9. As seen from the note file, it is evident that the Minister, who is the revisional authority, exercised his discretion and passed order in the open Court, which was signed by him on 26-8-1994 with a direction to issue orders accordingly. Inspite of the same, the Ministerial staff attached to the Minister were reluctant to issue orders but a note put up to the Minister with a view to review the order and remand the same to the lower Appellate Court i.e., agent to the Government, for which the Minister refused. In the meanwhile, the Ministry is changed and the same note was again put up before the successive Minister who not only reviewed the earlier order passed by the previous Minister but remanded the matter to the agent to the Government in G.O. Rt. No.46, dated 31-9-1992 acting according to the tunes of his subordinates. When once the Minister who was conferred with quasi judicial functions exercised those powers and allowed the revision, he or the successive Minister cannot review the same unless the statue confers such power on the revisional authority. Regulation 6 provides only revisional power on the State Government to revise any decree or order passed by the agent, the Agency Divisional Officer or any other prescribed officer under the Regulations. In Patel Chumibhai Daji Bhai v. Narayan Rao Khande Rao, , the Supreme Court held that the order passed by the Collector in exercise of his revisional power was quasi judicial and was final. In the absence of review he could not subsequently reconsider his previous order/decision and can hold that there were grounds for annulling or revising it, the subsequent order re-opening the matter was illegal, ultra vires and without jurisdiction. Similarly in Major Chandra Ban Singh v. Latapat Ullakhan and others, , the Supreme Court held that once an order has become final, it was not permissible for any one to re-open it merely on the basis of a restoration application and to review the earlier order passed by the competent authority under Evacue Interest (Separation) Act, 1951.

10. In the instant case, the third respondent dropped the ejectment proceedings initiated by the fourth respondent by order dated 19-6-1980 in LTRPNo.171 of 1979. Again after 10 years, the third respondent rejected the transactions of some survey numbers on the proceedings initiated by the fourth respondent. The same amounts to reviewing the earlier order passed by the third respondent. If any person aggrieved by an order or decree passed under Regulation 3(2) an appeal lies under Regulation 3(3)(a) to the agent to the Government. Once no appeal has been preferred against the orders passed on 21-3-1980 the same cannot be re-opened and reviewed unless the statute confers such power on the primary authority. Equally the Minister who allowed the revision after taking opinion of the Law Department cannot review the order passed by his predecessor on the note put up by his subordinates.
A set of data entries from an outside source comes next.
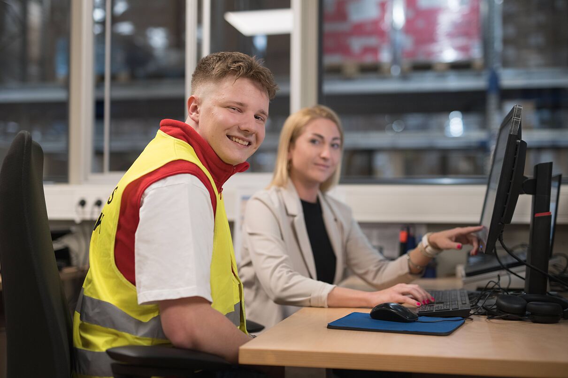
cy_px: 189
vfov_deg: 27.0
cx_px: 284
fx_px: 789
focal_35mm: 50
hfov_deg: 39.6
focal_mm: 50
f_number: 1.8
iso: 500
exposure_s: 1/320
It is well settled that once an order is passed by the revisional authority, a right will be accrued in favour of the parties in whose favour the order is so passed (See: Narayana Valasa Gram Panchayat v. Government of Andhra Pradesh, 1977 (1) An.WR 129). Even otherwise if such a power of review is conferred, it is incumbent upon the revisional authority to provide an opportunity to the parties likely to be effected if the said order is annulled or modified. The first respondent revisional authority without following the principles of natural justice not only set aside the earlier order passed in favour of the petitioner but also reviewed the same and modified the order by remanding the matter to the lower Court for fresh disposal, the said order is not only, illegal and without jurisdiction. In view of the same, G.O. Rt. No.46, Social Welfare (F) Department, dated 31-1-1995 cannot be sustainable and is liable to be quashed and accordingly it is quashed.

11. In the result, the writ petition is allowed. The first respondent is hereby directed to issue the orders in revision passed on 2-7-1994 which was signed by the Minister on 26-8-1994 within 15 days from the date of receipt of a copy of this order. There will be no order as to costs.